Segment Start: EXTRACTED INFORMATION

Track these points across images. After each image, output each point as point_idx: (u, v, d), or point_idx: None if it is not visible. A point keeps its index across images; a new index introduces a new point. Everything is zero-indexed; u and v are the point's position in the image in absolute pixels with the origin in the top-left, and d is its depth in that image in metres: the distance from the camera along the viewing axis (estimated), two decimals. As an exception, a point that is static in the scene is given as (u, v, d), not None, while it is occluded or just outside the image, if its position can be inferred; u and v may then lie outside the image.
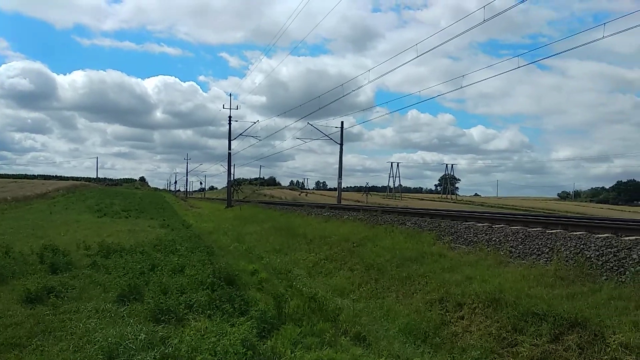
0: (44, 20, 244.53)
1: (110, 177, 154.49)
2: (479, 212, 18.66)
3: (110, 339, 5.64)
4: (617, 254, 8.35)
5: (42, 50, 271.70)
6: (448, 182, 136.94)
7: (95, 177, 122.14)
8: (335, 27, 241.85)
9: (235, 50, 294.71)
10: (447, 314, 7.96)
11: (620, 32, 13.93)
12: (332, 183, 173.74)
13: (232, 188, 55.54)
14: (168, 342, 5.65)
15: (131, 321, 6.58)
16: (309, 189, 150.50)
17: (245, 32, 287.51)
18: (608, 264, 8.16)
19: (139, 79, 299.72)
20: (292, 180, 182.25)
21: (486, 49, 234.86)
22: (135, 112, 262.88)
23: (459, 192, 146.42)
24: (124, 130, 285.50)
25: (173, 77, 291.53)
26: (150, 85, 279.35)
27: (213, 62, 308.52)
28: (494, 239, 11.36)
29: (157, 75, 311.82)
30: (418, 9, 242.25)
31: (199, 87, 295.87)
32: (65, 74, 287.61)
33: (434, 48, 32.46)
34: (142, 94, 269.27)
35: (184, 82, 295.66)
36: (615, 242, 8.87)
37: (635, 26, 13.63)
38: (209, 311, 7.18)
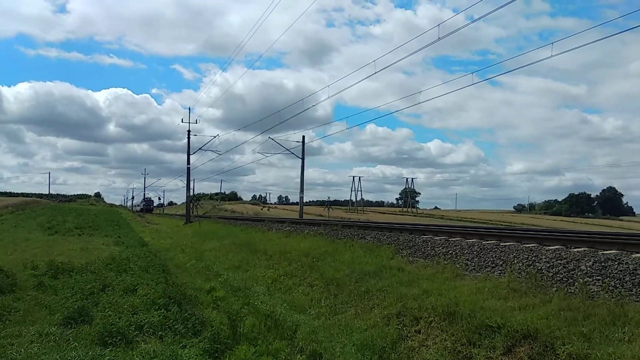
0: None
1: (64, 192, 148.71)
2: (436, 226, 18.94)
3: (52, 365, 5.35)
4: (567, 265, 8.60)
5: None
6: (409, 196, 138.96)
7: (47, 193, 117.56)
8: (290, 40, 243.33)
9: (189, 62, 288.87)
10: (404, 328, 7.96)
11: (567, 51, 14.56)
12: (294, 197, 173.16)
13: (191, 203, 54.58)
14: (115, 367, 5.40)
15: (77, 345, 6.27)
16: (271, 204, 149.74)
17: (197, 44, 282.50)
18: (558, 275, 8.39)
19: (89, 91, 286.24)
20: (254, 195, 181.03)
21: (439, 64, 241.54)
22: (86, 125, 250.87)
23: (420, 206, 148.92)
24: (76, 144, 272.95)
25: (125, 89, 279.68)
26: (102, 98, 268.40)
27: (166, 74, 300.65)
28: (450, 252, 11.52)
29: (109, 88, 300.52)
30: (371, 24, 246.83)
31: (153, 99, 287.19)
32: (9, 86, 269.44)
33: (391, 65, 33.17)
34: (93, 106, 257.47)
35: (137, 94, 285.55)
36: (565, 254, 9.15)
37: (582, 45, 14.32)
38: (160, 332, 6.92)
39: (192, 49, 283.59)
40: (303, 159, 44.97)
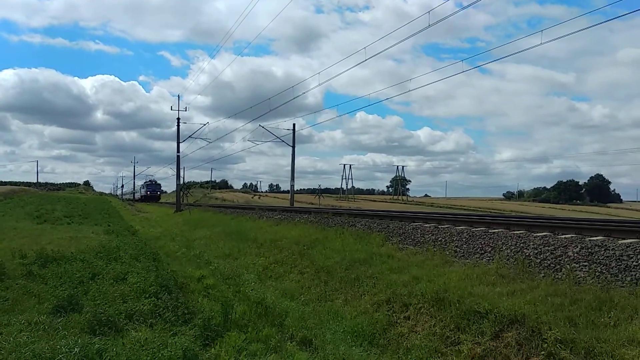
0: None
1: (52, 181, 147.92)
2: (425, 213, 19.07)
3: (41, 353, 5.33)
4: (554, 251, 8.70)
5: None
6: (399, 184, 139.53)
7: (35, 181, 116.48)
8: (278, 27, 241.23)
9: (176, 49, 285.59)
10: (394, 314, 8.03)
11: (556, 38, 14.61)
12: (285, 185, 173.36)
13: (181, 192, 54.38)
14: (105, 355, 5.39)
15: (66, 333, 6.24)
16: (262, 192, 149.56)
17: (184, 30, 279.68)
18: (546, 261, 8.50)
19: (76, 78, 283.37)
20: (245, 183, 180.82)
21: (428, 51, 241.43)
22: (73, 113, 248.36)
23: (410, 193, 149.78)
24: (63, 132, 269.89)
25: (112, 77, 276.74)
26: (88, 85, 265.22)
27: (153, 61, 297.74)
28: (440, 239, 11.60)
29: (95, 75, 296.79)
30: (360, 10, 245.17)
31: (140, 87, 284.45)
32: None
33: (381, 52, 33.07)
34: (79, 93, 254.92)
35: (125, 81, 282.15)
36: (552, 241, 9.25)
37: (571, 33, 14.35)
38: (150, 320, 6.92)
39: (179, 35, 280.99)
40: (294, 147, 44.93)
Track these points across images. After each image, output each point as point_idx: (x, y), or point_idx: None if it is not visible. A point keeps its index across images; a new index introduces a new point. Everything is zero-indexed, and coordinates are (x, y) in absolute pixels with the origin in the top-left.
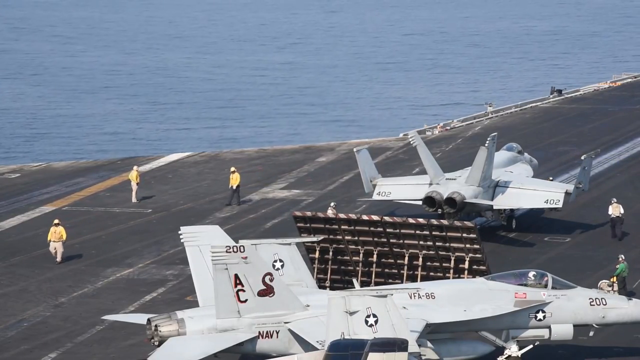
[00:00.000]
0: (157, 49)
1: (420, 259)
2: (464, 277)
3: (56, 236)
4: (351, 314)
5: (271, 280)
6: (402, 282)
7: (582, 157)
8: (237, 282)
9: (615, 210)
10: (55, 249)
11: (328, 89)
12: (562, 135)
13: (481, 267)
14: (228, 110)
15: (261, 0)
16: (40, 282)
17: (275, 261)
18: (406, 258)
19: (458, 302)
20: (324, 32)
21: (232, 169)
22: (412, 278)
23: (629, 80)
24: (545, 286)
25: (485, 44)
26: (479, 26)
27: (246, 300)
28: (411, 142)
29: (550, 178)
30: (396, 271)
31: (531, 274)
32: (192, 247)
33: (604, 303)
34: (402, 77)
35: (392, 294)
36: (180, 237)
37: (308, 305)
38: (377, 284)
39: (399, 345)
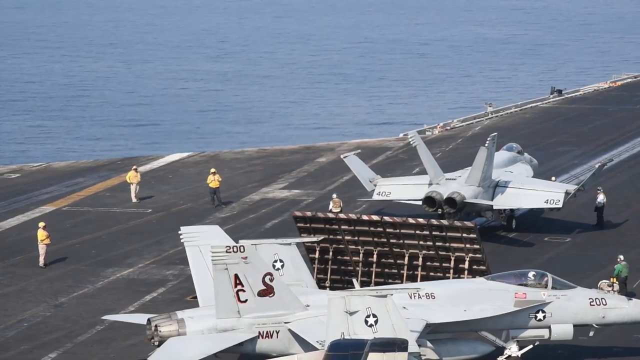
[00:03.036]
0: (88, 57)
1: (420, 259)
2: (464, 277)
3: (45, 239)
4: (351, 314)
5: (271, 280)
6: (402, 282)
7: (596, 165)
8: (237, 282)
9: (603, 198)
10: (44, 251)
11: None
12: (562, 135)
13: (481, 267)
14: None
15: (211, 4)
16: (40, 282)
17: (276, 261)
18: (406, 258)
19: (458, 302)
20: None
21: (212, 170)
22: (412, 278)
23: (629, 80)
24: (545, 286)
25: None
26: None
27: (246, 300)
28: (411, 142)
29: (553, 178)
30: (396, 271)
31: (531, 274)
32: (192, 247)
33: (604, 303)
34: (398, 78)
35: (392, 294)
36: (180, 237)
37: (308, 306)
38: (377, 284)
39: (399, 345)
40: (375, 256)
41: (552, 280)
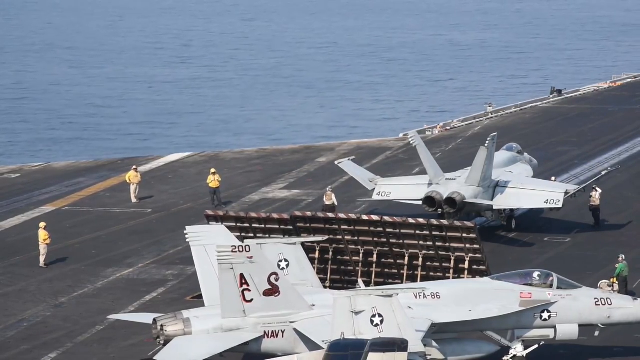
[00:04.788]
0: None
1: (420, 259)
2: (464, 277)
3: (46, 239)
4: (357, 313)
5: (277, 279)
6: (402, 282)
7: (603, 173)
8: (243, 281)
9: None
10: (45, 251)
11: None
12: (562, 135)
13: (481, 267)
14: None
15: (182, 6)
16: (40, 282)
17: (281, 261)
18: (406, 258)
19: (463, 302)
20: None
21: (212, 170)
22: (412, 278)
23: (629, 80)
24: (551, 286)
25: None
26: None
27: (252, 300)
28: (411, 142)
29: (553, 178)
30: (396, 271)
31: (536, 273)
32: (198, 246)
33: (609, 303)
34: (396, 78)
35: (397, 294)
36: (186, 236)
37: (313, 305)
38: (377, 284)
39: (399, 345)
40: (375, 256)
41: (557, 280)
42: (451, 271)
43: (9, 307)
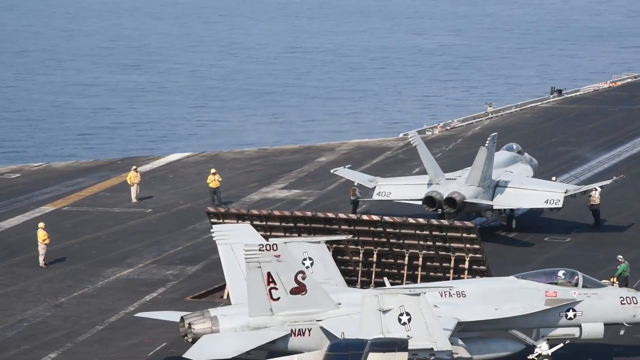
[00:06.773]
0: None
1: (420, 259)
2: (464, 277)
3: (45, 239)
4: (384, 312)
5: (303, 278)
6: (402, 282)
7: (608, 182)
8: (270, 280)
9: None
10: (44, 251)
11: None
12: (562, 135)
13: (481, 267)
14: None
15: (147, 8)
16: (40, 282)
17: (305, 259)
18: (406, 258)
19: (489, 301)
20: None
21: (212, 170)
22: (412, 278)
23: (629, 80)
24: (576, 285)
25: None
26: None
27: (279, 299)
28: (411, 142)
29: (553, 178)
30: (396, 271)
31: (561, 272)
32: (224, 245)
33: (635, 302)
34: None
35: (424, 293)
36: (212, 235)
37: (339, 304)
38: (377, 284)
39: (399, 345)
40: (375, 256)
41: (582, 278)
42: (451, 271)
43: (9, 307)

Segment End: EXTRACTED INFORMATION

**ACTIVITY**
Output every entry above exactly, minus the pictures.

**RESPONSE**
Track these points across images. After each image, output each point as point_idx: (u, v, d), or point_idx: None if it is not visible. A point keeps its index across images; a new index introduces a new point. Everything is zero-indexed; u and v are the point's position in the image in absolute pixels with the origin in the top-left, and d is its depth in that image in metres: the distance from the camera along the viewing axis (estimated), two decimals. As an exception, a point that is static in the scene is given as (u, v, d), not None, while it is occluded or just outside the image, if its position can be inferred; u and v may then lie outside the image.
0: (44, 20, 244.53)
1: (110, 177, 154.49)
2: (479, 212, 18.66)
3: (110, 339, 5.64)
4: (617, 254, 8.35)
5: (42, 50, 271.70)
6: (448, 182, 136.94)
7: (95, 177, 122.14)
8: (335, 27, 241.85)
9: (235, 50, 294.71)
10: (447, 314, 7.96)
11: (620, 32, 13.93)
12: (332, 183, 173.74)
13: (232, 188, 55.54)
14: (168, 342, 5.65)
15: (131, 321, 6.58)
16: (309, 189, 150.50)
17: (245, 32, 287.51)
18: (608, 264, 8.16)
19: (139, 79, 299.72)
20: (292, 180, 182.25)
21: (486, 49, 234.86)
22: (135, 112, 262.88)
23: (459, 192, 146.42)
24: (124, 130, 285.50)
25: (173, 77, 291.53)
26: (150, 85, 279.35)
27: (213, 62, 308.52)
28: (494, 239, 11.36)
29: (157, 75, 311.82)
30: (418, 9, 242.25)
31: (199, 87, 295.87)
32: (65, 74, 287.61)
33: (434, 48, 32.46)
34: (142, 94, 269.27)
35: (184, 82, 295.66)
36: (615, 242, 8.87)
37: (635, 26, 13.63)
38: (209, 311, 7.18)
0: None
1: (64, 192, 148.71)
2: (436, 226, 18.94)
3: (52, 365, 5.35)
4: (567, 265, 8.60)
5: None
6: (409, 196, 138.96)
7: (47, 193, 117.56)
8: (290, 40, 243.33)
9: (189, 62, 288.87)
10: (404, 328, 7.96)
11: (567, 51, 14.56)
12: (294, 197, 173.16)
13: (191, 203, 54.58)
14: (115, 367, 5.40)
15: (77, 345, 6.27)
16: (271, 204, 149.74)
17: (197, 44, 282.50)
18: (558, 275, 8.39)
19: (89, 91, 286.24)
20: (254, 195, 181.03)
21: (439, 64, 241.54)
22: (86, 125, 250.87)
23: (420, 206, 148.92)
24: (76, 144, 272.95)
25: (125, 89, 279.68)
26: (102, 98, 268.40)
27: (166, 74, 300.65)
28: (450, 252, 11.52)
29: (109, 88, 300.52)
30: (371, 24, 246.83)
31: (153, 99, 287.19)
32: (9, 86, 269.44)
33: (391, 65, 33.17)
34: (93, 106, 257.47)
35: (137, 94, 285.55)
36: (565, 254, 9.15)
37: (582, 45, 14.32)
38: (160, 332, 6.92)
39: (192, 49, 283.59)
40: (303, 159, 44.97)
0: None
1: (52, 181, 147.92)
2: (425, 213, 19.07)
3: (41, 353, 5.33)
4: (554, 251, 8.70)
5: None
6: (399, 184, 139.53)
7: (35, 181, 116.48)
8: (278, 27, 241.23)
9: (176, 49, 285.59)
10: (394, 314, 8.03)
11: (556, 38, 14.61)
12: (285, 185, 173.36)
13: (181, 192, 54.38)
14: (105, 355, 5.39)
15: (66, 333, 6.24)
16: (262, 192, 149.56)
17: (184, 30, 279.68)
18: (546, 261, 8.50)
19: (76, 78, 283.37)
20: (245, 183, 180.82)
21: (428, 51, 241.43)
22: (73, 113, 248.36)
23: (410, 193, 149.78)
24: (63, 132, 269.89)
25: (112, 77, 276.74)
26: (88, 85, 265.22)
27: (153, 61, 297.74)
28: (440, 239, 11.60)
29: (95, 75, 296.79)
30: (360, 10, 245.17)
31: (140, 87, 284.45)
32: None
33: (381, 52, 33.07)
34: (79, 93, 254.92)
35: (125, 81, 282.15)
36: (552, 241, 9.25)
37: (571, 33, 14.35)
38: (150, 320, 6.92)
39: (179, 35, 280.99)
40: (294, 147, 44.93)
Track these points across images. After each image, output each point as point_idx: (x, y), or point_idx: None if it is not visible. A point keeps its index across images; a new index introduces a new point. Everything is zero-indexed, and coordinates are (x, y) in absolute pixels with the origin in the top-left.
[00:00.000]
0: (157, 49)
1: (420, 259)
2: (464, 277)
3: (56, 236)
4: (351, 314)
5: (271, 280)
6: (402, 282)
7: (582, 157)
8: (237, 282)
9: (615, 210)
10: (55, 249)
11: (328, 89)
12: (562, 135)
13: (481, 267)
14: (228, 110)
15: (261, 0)
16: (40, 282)
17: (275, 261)
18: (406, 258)
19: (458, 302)
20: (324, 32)
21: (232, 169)
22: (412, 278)
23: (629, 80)
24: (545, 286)
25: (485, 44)
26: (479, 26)
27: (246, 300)
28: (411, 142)
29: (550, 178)
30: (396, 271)
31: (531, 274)
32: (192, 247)
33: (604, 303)
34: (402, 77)
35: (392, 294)
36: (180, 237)
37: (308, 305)
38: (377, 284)
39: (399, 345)
[00:03.036]
0: (88, 57)
1: (420, 259)
2: (464, 277)
3: (45, 239)
4: (351, 314)
5: (271, 280)
6: (402, 282)
7: (596, 165)
8: (237, 282)
9: (603, 198)
10: (44, 251)
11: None
12: (562, 135)
13: (481, 267)
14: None
15: (211, 4)
16: (40, 282)
17: (276, 261)
18: (406, 258)
19: (458, 302)
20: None
21: (212, 170)
22: (412, 278)
23: (629, 80)
24: (545, 286)
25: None
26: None
27: (246, 300)
28: (411, 142)
29: (553, 178)
30: (396, 271)
31: (531, 274)
32: (192, 247)
33: (604, 303)
34: (398, 78)
35: (392, 294)
36: (180, 237)
37: (308, 306)
38: (377, 284)
39: (399, 345)
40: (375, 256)
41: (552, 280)
[00:04.788]
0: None
1: (420, 259)
2: (464, 277)
3: (46, 239)
4: (357, 313)
5: (277, 279)
6: (402, 282)
7: (603, 173)
8: (243, 281)
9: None
10: (45, 251)
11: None
12: (562, 135)
13: (481, 267)
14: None
15: (182, 6)
16: (40, 282)
17: (281, 261)
18: (406, 258)
19: (463, 302)
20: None
21: (212, 170)
22: (412, 278)
23: (629, 80)
24: (551, 286)
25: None
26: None
27: (252, 300)
28: (411, 142)
29: (553, 178)
30: (396, 271)
31: (536, 273)
32: (198, 246)
33: (609, 303)
34: (396, 78)
35: (397, 294)
36: (186, 236)
37: (313, 305)
38: (377, 284)
39: (399, 345)
40: (375, 256)
41: (557, 280)
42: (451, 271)
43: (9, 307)
[00:06.773]
0: None
1: (420, 259)
2: (464, 277)
3: (45, 239)
4: (384, 312)
5: (303, 278)
6: (402, 282)
7: (608, 182)
8: (270, 280)
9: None
10: (44, 251)
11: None
12: (562, 135)
13: (481, 267)
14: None
15: (147, 8)
16: (40, 282)
17: (305, 259)
18: (406, 258)
19: (489, 301)
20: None
21: (212, 170)
22: (412, 278)
23: (629, 80)
24: (576, 285)
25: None
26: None
27: (279, 299)
28: (411, 142)
29: (553, 178)
30: (396, 271)
31: (561, 272)
32: (224, 245)
33: (635, 302)
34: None
35: (424, 293)
36: (212, 235)
37: (339, 304)
38: (377, 284)
39: (399, 345)
40: (375, 256)
41: (582, 278)
42: (451, 271)
43: (9, 307)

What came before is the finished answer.